What is being asked — The listing below holds a line with "motivation and initial" and a later line with "benefit, which is". Write out those two lines and every line between them, exactly, and nothing else.

★ ★ ★ ★ ★ ★ ★

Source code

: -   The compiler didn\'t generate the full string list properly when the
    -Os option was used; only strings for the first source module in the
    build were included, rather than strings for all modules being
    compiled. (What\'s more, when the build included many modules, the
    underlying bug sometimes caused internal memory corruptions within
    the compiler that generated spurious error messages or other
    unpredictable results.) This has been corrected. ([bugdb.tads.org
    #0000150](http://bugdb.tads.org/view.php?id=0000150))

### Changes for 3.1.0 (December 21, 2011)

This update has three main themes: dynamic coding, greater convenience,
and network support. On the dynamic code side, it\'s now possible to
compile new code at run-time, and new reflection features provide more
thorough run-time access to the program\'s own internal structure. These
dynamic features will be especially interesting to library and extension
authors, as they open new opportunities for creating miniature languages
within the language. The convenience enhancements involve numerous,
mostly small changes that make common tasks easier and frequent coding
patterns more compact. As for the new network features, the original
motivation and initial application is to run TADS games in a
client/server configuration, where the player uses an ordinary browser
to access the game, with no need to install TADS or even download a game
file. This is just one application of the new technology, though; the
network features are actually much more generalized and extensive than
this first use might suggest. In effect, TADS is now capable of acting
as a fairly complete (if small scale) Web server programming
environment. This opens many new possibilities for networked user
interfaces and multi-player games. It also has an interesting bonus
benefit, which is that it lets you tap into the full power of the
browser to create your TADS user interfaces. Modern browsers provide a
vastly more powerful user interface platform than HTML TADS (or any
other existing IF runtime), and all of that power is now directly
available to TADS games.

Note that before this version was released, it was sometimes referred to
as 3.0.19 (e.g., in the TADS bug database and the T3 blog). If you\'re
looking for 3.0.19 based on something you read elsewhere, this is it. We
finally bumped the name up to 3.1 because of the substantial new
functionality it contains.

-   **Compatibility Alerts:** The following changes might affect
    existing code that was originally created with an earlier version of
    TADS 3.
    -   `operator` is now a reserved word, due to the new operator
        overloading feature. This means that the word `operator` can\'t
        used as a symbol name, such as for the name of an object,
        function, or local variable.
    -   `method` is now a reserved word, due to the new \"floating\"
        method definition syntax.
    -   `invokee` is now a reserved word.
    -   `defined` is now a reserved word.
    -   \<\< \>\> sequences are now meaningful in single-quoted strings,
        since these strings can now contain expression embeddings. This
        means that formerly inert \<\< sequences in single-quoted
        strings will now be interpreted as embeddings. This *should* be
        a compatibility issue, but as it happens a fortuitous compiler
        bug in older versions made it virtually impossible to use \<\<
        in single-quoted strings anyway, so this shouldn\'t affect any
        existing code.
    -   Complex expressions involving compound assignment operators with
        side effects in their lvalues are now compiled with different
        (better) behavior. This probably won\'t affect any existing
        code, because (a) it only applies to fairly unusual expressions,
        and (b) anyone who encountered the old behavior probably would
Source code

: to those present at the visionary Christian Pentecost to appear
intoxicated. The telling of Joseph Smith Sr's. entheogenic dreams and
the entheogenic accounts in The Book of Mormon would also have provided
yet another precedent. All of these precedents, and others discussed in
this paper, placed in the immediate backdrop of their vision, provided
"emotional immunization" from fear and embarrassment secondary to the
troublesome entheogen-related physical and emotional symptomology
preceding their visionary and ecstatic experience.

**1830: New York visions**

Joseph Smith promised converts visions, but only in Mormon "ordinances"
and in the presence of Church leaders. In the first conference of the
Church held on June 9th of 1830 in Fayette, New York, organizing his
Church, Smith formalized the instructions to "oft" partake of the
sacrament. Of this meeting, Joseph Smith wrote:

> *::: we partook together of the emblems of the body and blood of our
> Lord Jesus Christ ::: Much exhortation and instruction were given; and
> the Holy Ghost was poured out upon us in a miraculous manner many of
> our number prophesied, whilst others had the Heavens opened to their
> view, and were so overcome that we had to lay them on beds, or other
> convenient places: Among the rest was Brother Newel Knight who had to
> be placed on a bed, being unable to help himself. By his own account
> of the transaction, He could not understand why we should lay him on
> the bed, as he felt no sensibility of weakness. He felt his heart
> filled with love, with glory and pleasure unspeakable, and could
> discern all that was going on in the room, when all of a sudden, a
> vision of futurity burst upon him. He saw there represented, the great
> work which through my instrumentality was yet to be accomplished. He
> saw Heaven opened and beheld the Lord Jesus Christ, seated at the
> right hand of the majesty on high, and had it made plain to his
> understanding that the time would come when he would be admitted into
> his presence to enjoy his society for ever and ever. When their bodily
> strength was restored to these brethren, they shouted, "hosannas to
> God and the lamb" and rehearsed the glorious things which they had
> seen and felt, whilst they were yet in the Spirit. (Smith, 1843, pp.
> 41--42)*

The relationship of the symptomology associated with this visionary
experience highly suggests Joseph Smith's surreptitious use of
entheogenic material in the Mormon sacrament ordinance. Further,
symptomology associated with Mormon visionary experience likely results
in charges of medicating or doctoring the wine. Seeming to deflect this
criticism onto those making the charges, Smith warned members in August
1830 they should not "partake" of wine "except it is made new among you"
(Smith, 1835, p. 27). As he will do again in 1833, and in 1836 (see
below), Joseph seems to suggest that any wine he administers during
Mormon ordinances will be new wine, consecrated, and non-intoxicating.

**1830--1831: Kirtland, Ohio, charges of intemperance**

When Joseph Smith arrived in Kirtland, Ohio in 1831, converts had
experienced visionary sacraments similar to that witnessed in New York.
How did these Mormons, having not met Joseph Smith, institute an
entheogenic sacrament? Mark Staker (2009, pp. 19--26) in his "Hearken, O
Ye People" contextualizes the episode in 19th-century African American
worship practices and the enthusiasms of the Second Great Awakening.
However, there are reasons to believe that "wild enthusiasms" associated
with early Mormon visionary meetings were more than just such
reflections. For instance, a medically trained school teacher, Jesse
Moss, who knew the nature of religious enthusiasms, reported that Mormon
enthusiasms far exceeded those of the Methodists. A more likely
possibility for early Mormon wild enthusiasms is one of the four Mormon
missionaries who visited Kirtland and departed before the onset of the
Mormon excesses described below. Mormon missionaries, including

★ ★ ★ ★ ★ ★ ★

The answer —
motivation and initial application is to run TADS games in a
client/server configuration, where the player uses an ordinary browser
to access the game, with no need to install TADS or even download a game
file. This is just one application of the new technology, though; the
network features are actually much more generalized and extensive than
this first use might suggest. In effect, TADS is now capable of acting
as a fairly complete (if small scale) Web server programming
environment. This opens many new possibilities for networked user
interfaces and multi-player games. It also has an interesting bonus
benefit, which is that it lets you tap into the full power of the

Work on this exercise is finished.